Profit means satisfied customers and investors

Revenue, taxes, expenses, and profit are graphed vs. production rate, and break-even point and shut-down point are identified.
Profit is net income after taxes.
(FIT is corporate federal income tax.) [1]

Profits… resulting from the relationships of costs to prices, not only tell us which goods it is most economical to make, but which are the most economical ways to make them.

…profits… put constant and unremitting pressure on the head of every competitive business to introduce further economies and efficiencies…

…the prospect of profits decides what articles will be made, and in what quantities—and what articles will not be made at all. If there is no profit in making an article, it is a sign that the labor and capital devoted to its production are misdirected: the value of the resources that must be used up in making the article is greater than the value of the article itself.
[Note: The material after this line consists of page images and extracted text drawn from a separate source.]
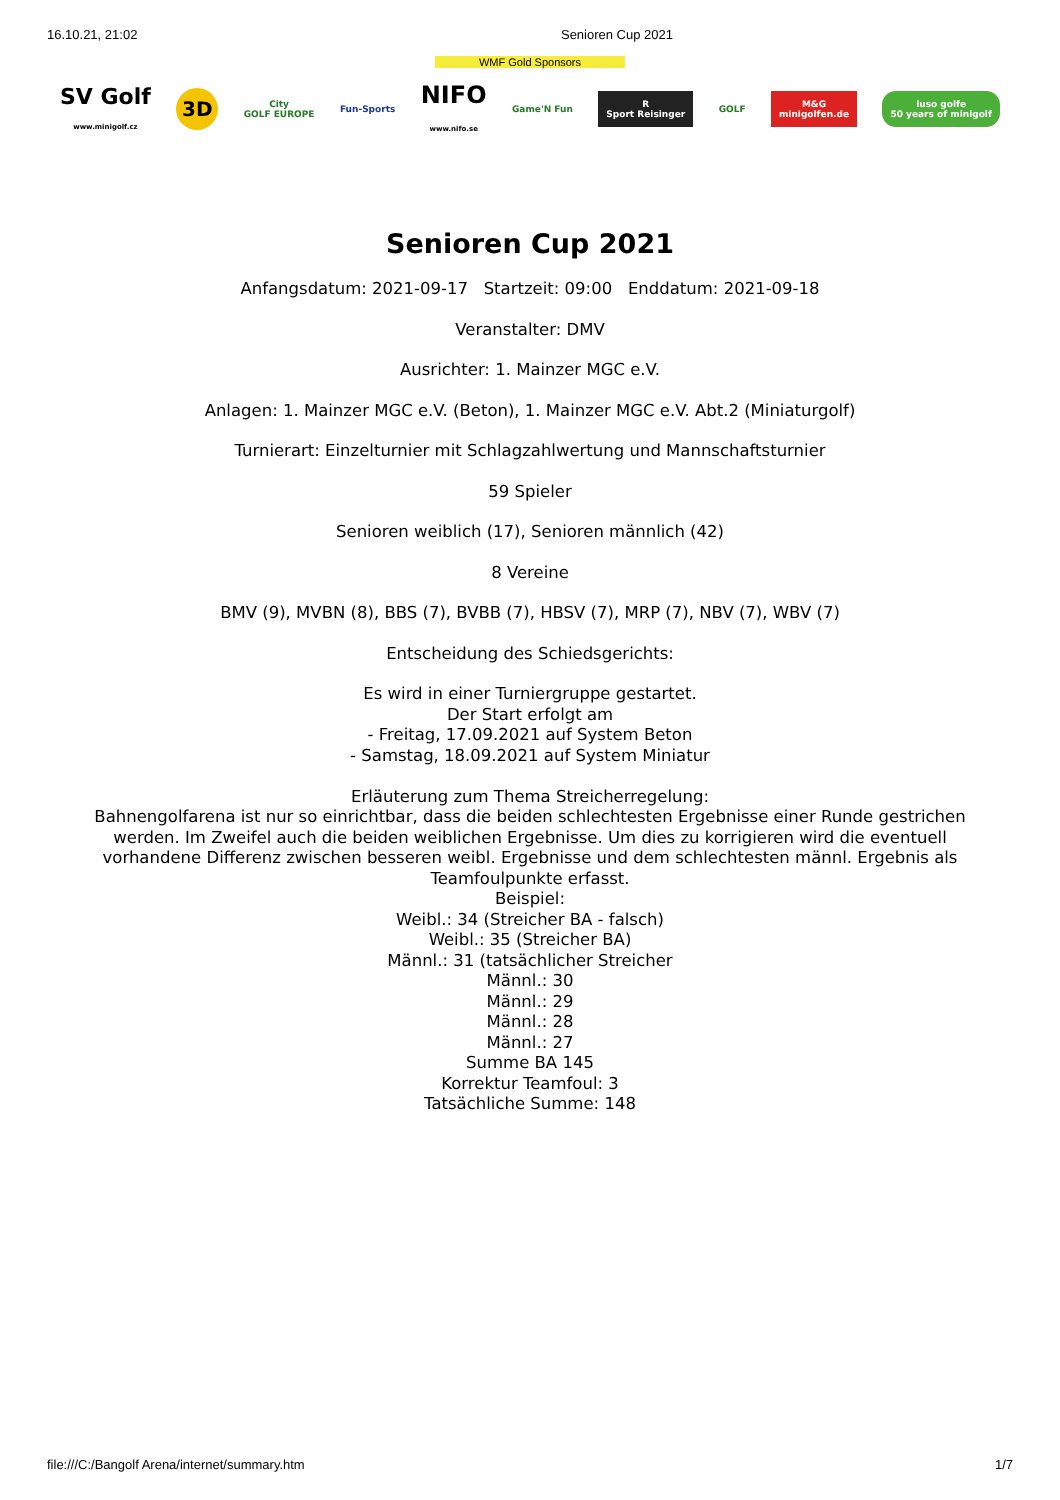16.10.21, 21:02 Senioren Cup 2021
WMF Gold Sponsors
SV Golf
www.minigolf.cz
3D
City
GOLF EUROPE
Fun-Sports
NIFO
www.nifo.se
Game'N Fun
R
Sport Reisinger
GOLF
M&G
minigolfen.de
luso golfe
50 years of minigolf
Senioren Cup 2021
Anfangsdatum: 2021-09-17 Startzeit: 09:00 Enddatum: 2021-09-18
Veranstalter: DMV
Ausrichter: 1. Mainzer MGC e.V.
Anlagen: 1. Mainzer MGC e.V. (Beton), 1. Mainzer MGC e.V. Abt.2 (Miniaturgolf)
Turnierart: Einzelturnier mit Schlagzahlwertung und Mannschaftsturnier
59 Spieler
Senioren weiblich (17), Senioren männlich (42)
8 Vereine
BMV (9), MVBN (8), BBS (7), BVBB (7), HBSV (7), MRP (7), NBV (7), WBV (7)
Entscheidung des Schiedsgerichts:
Es wird in einer Turniergruppe gestartet.
Der Start erfolgt am
- Freitag, 17.09.2021 auf System Beton
- Samstag, 18.09.2021 auf System Miniatur
Erläuterung zum Thema Streicherregelung:
Bahnengolfarena ist nur so einrichtbar, dass die beiden schlechtesten Ergebnisse einer Runde gestrichen werden. Im Zweifel auch die beiden weiblichen Ergebnisse. Um dies zu korrigieren wird die eventuell vorhandene Differenz zwischen besseren weibl. Ergebnisse und dem schlechtesten männl. Ergebnis als Teamfoulpunkte erfasst.
Beispiel:
Weibl.: 34 (Streicher BA - falsch)
Weibl.: 35 (Streicher BA)
Männl.: 31 (tatsächlicher Streicher
Männl.: 30
Männl.: 29
Männl.: 28
Männl.: 27
Summe BA 145
Korrektur Teamfoul: 3
Tatsächliche Summe: 148
file:///C:/Bangolf Arena/internet/summary.htm 1/7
…profits… guide and channel the factors of production so as to apportion the relative output of thousands of different commodities in accordance with demand.
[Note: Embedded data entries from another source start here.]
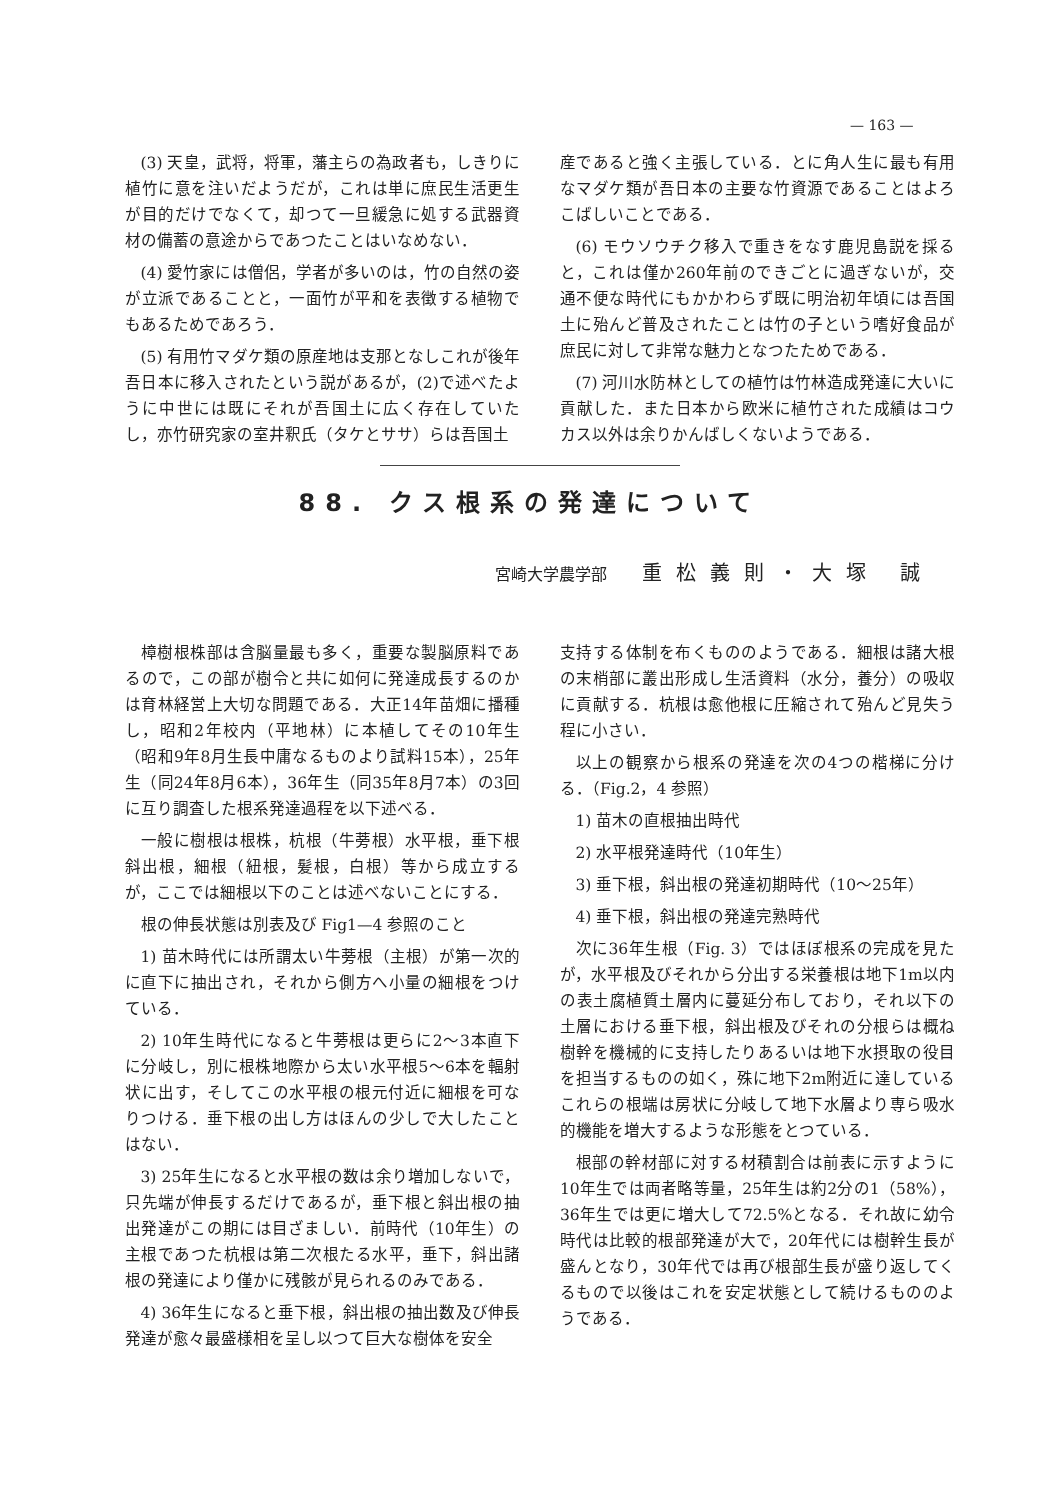— 163 —
(3) 天皇，武将，将軍，藩主らの為政者も，しきりに植竹に意を注いだようだが，これは単に庶民生活更生が目的だけでなくて，却つて一旦緩急に処する武器資材の備蓄の意途からであつたことはいなめない．
(4) 愛竹家には僧侶，学者が多いのは，竹の自然の姿が立派であることと，一面竹が平和を表徴する植物でもあるためであろう．
(5) 有用竹マダケ類の原産地は支那となしこれが後年吾日本に移入されたという説があるが，(2)で述べたように中世には既にそれが吾国土に広く存在していたし，亦竹研究家の室井釈氏（タケとササ）らは吾国土
産であると強く主張している．とに角人生に最も有用なマダケ類が吾日本の主要な竹資源であることはよろこばしいことである．
(6) モウソウチク移入で重きをなす鹿児島説を採ると，これは僅か260年前のできごとに過ぎないが，交通不便な時代にもかかわらず既に明治初年頃には吾国土に殆んど普及されたことは竹の子という嗜好食品が庶民に対して非常な魅力となつたためである．
(7) 河川水防林としての植竹は竹林造成発達に大いに貢献した．また日本から欧米に植竹された成績はコウカス以外は余りかんばしくないようである．
88. クス根系の発達について
宮崎大学農学部 重松義則・大塚 誠
樟樹根株部は含脳量最も多く，重要な製脳原料であるので，この部が樹令と共に如何に発達成長するのかは育林経営上大切な問題である．大正14年苗畑に播種し，昭和2年校内（平地林）に本植してその10年生（昭和9年8月生長中庸なるものより試料15本），25年生（同24年8月6本），36年生（同35年8月7本）の3回に互り調査した根系発達過程を以下述べる．
一般に樹根は根株，杭根（牛蒡根）水平根，垂下根斜出根，細根（紐根，髪根，白根）等から成立するが，ここでは細根以下のことは述べないことにする．
根の伸長状態は別表及び Fig1—4 参照のこと
1) 苗木時代には所謂太い牛蒡根（主根）が第一次的に直下に抽出され，それから側方へ小量の細根をつけている．
2) 10年生時代になると牛蒡根は更らに2～3本直下に分岐し，別に根株地際から太い水平根5～6本を輻射状に出す，そしてこの水平根の根元付近に細根を可なりつける．垂下根の出し方はほんの少しで大したことはない．
3) 25年生になると水平根の数は余り増加しないで，只先端が伸長するだけであるが，垂下根と斜出根の抽出発達がこの期には目ざましい．前時代（10年生）の主根であつた杭根は第二次根たる水平，垂下，斜出諸根の発達により僅かに残骸が見られるのみである．
4) 36年生になると垂下根，斜出根の抽出数及び伸長発達が愈々最盛様相を呈し以つて巨大な樹体を安全
支持する体制を布くもののようである．細根は諸大根の末梢部に叢出形成し生活資料（水分，養分）の吸収に貢献する．杭根は愈他根に圧縮されて殆んど見失う程に小さい．
以上の観察から根系の発達を次の4つの楷梯に分ける．（Fig.2，4 参照）
1) 苗木の直根抽出時代
2) 水平根発達時代（10年生）
3) 垂下根，斜出根の発達初期時代（10～25年）
4) 垂下根，斜出根の発達完熟時代
次に36年生根（Fig. 3）ではほぼ根系の完成を見たが，水平根及びそれから分出する栄養根は地下1m以内の表土腐植質土層内に蔓延分布しており，それ以下の土層における垂下根，斜出根及びそれの分根らは概ね樹幹を機械的に支持したりあるいは地下水摂取の役目を担当するものの如く，殊に地下2m附近に達しているこれらの根端は房状に分岐して地下水層より専ら吸水的機能を増大するような形態をとつている．
根部の幹材部に対する材積割合は前表に示すように10年生では両者略等量，25年生は約2分の1（58%），36年生では更に増大して72.5%となる．それ故に幼令時代は比較的根部発達が大で，20年代には樹幹生長が盛んとなり，30年代では再び根部生長が盛り返してくるもので以後はこれを安定状態として続けるもののようである．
The total profits of General Motors… are taken as if they were typical rather than exceptional.

Profits actually do not bulk large in our total economy. The net income of incorporated business in the fifteen years from 1929 to 1943, to take an illustrative figure, averaged less than 5 per cent of the total national income.
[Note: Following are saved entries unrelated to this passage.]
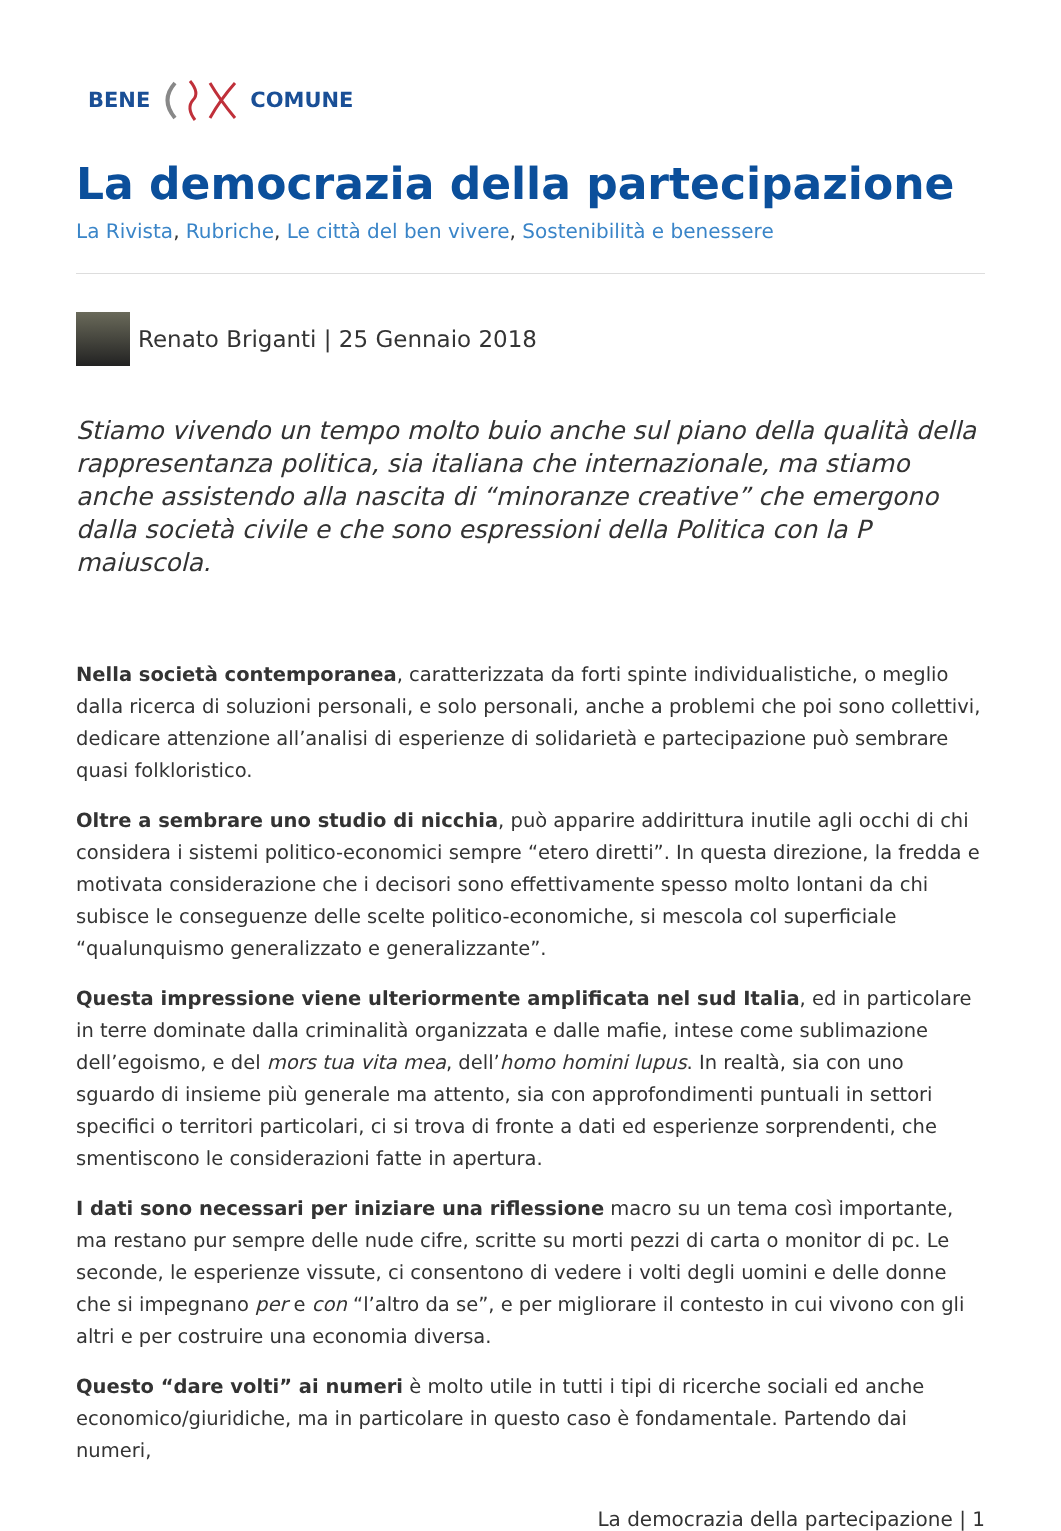BENE COMUNE
La democrazia della partecipazione
La Rivista, Rubriche, Le città del ben vivere, Sostenibilità e benessere
Renato Briganti | 25 Gennaio 2018
Stiamo vivendo un tempo molto buio anche sul piano della qualità della rappresentanza politica, sia italiana che internazionale, ma stiamo anche assistendo alla nascita di “minoranze creative” che emergono dalla società civile e che sono espressioni della Politica con la P maiuscola.
Nella società contemporanea, caratterizzata da forti spinte individualistiche, o meglio dalla ricerca di soluzioni personali, e solo personali, anche a problemi che poi sono collettivi, dedicare attenzione all’analisi di esperienze di solidarietà e partecipazione può sembrare quasi folkloristico.
Oltre a sembrare uno studio di nicchia, può apparire addirittura inutile agli occhi di chi considera i sistemi politico-economici sempre “etero diretti”. In questa direzione, la fredda e motivata considerazione che i decisori sono effettivamente spesso molto lontani da chi subisce le conseguenze delle scelte politico-economiche, si mescola col superficiale “qualunquismo generalizzato e generalizzante”.
Questa impressione viene ulteriormente amplificata nel sud Italia, ed in particolare in terre dominate dalla criminalità organizzata e dalle mafie, intese come sublimazione dell’egoismo, e del mors tua vita mea, dell’homo homini lupus. In realtà, sia con uno sguardo di insieme più generale ma attento, sia con approfondimenti puntuali in settori specifici o territori particolari, ci si trova di fronte a dati ed esperienze sorprendenti, che smentiscono le considerazioni fatte in apertura.
I dati sono necessari per iniziare una riflessione macro su un tema così importante, ma restano pur sempre delle nude cifre, scritte su morti pezzi di carta o monitor di pc. Le seconde, le esperienze vissute, ci consentono di vedere i volti degli uomini e delle donne che si impegnano per e con “l’altro da se”, e per migliorare il contesto in cui vivono con gli altri e per costruire una economia diversa.
Questo “dare volti” ai numeri è molto utile in tutti i tipi di ricerche sociali ed anche economico/giuridiche, ma in particolare in questo caso è fondamentale. Partendo dai numeri,
La democrazia della partecipazione | 1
…what government officials would undoubtedly regard as “excessive” or “unreasonable” profits… would not only cause every firm in that line to expand its production to the utmost, and to reinvest its profits in more machinery and more employment; it would also attract new investors and producers from everywhere, until production in that line was great enough to meet demand, and the profits in it again fell to the general average level.

Few people are acquainted with the mortality rates for business concerns. They do not know… that “should conditions of business averaging the experience of the last fifty years prevail, about seven of each ten grocery stores opening today will survive into their second year; only four of the ten may expect to celebrate their fourth birthday.”

…any individual placing venture capital runs a risk not only of earning no return but of losing his whole principal.

…over a long period of years, after allowance is made for all losses, for a minimum “riskless” interest on invested capital, and for an imputed “reasonable” wage value of the services of people who run their own business, no net profit at all may be left over, and that there may even be a net loss. …optimism and self-confidence too often lead… into ventures that do not or cannot succeed.[2]

  1. Couper, James Riley. Process engineering economics. Marcel Dekker, 2003. p. 256.
  2. Hazlitt, Henry. Economics in one lesson. Harper & Brothers, 1946. pp. 168-172.